The final “democratic” decision to go ahead with the trade is a signifier for the deteriorating status of civil rights for Blacks in current society. All of the characters, whether they are for or against the trade, understand the reality of such a proposition, as does the reader. Although no one can argue the civility of the trade, that is overlooked by the many ways those in power convince the public that the trade is the right thing to do.

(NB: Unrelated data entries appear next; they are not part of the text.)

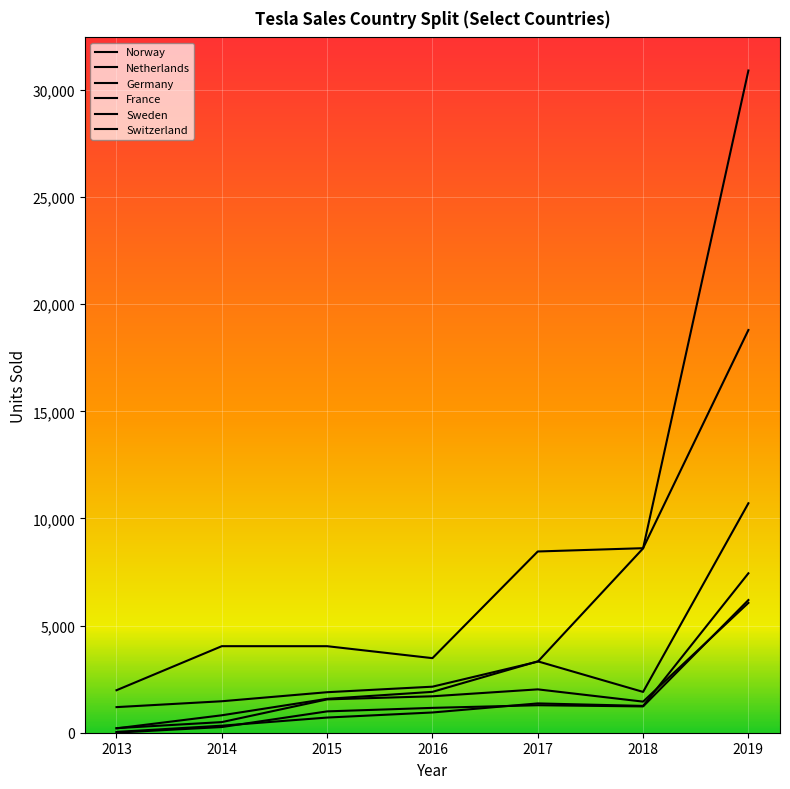

How many values in the France series are below 945?

3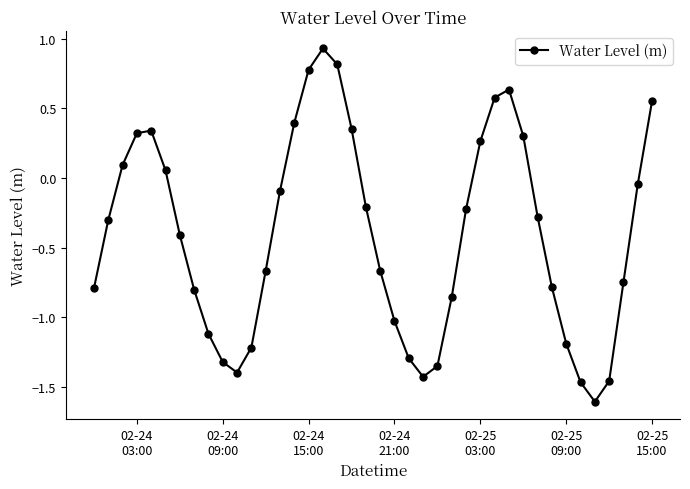

What is the smallest value displayed?

-1.6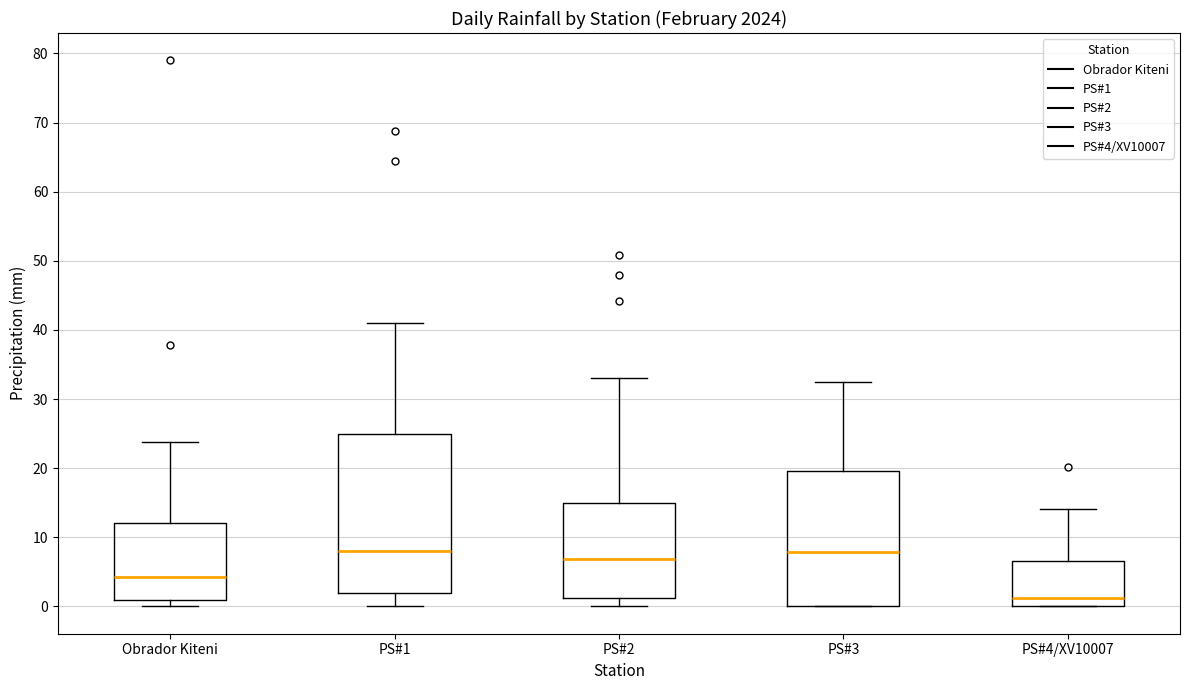

Reading left to right, read every box against the y-axis: the position of its median line, the range the box covers, and the ends of its whiskers. The values are not printed on the chart, so give them approximately, as read against the axis.

Obrador Kiteni: median 4, box 1 to 12, whiskers 0 to 24
PS#1: median 8, box 2 to 25, whiskers 0 to 41
PS#2: median 7, box 1 to 15, whiskers 0 to 33
PS#3: median 8, box 0 to 20, whiskers 0 to 33
PS#4/XV10007: median 1, box 0 to 7, whiskers 0 to 14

However, the uneasiness of the story comes down to a level of individual thought. The internal struggle to trade one’s own comfort for the struggling of someone else is everywhere in society and Bell creates a powerful magnification of this fundamental human behavior, creating a solemn and hopeless attitude throughout the story. The entire attitude of the story is a Signifier for the repetitive nature of discrimination that is perpetuated by the democratic system that is in place. The problem of evil is in its antonym, good. For without an opposition, a term loses its meaning. The depth of this question comes through the understanding of how good and evil are signified, which has historically been through White supremacy. Therefore, the limits between good and evil are defined by a culture, which consistently opposes and disvalues Black culture. Evil has been defined as everything Black.
Words such as dirty and uneducated have been deceptively associated with Black people by repetition and using tropes such as the skin color. In dissent, Black vernacular and Signifyin’ have been used to break this barrier between good and evil that has been set up through White idealism. Opposing this is white supremacy which works to maintain order, through institutions of religion, prison and through man-made concepts such as repression of art and music, sundown towns, and Euclidean geometry. Afrofuturism has proven to be a powerful means to blur the lines between good and evil that have been set.
In conclusion, the problem of evil is simply how we define good and therefore we must as a society stop analyzing “good” and “evil” as opposing terms.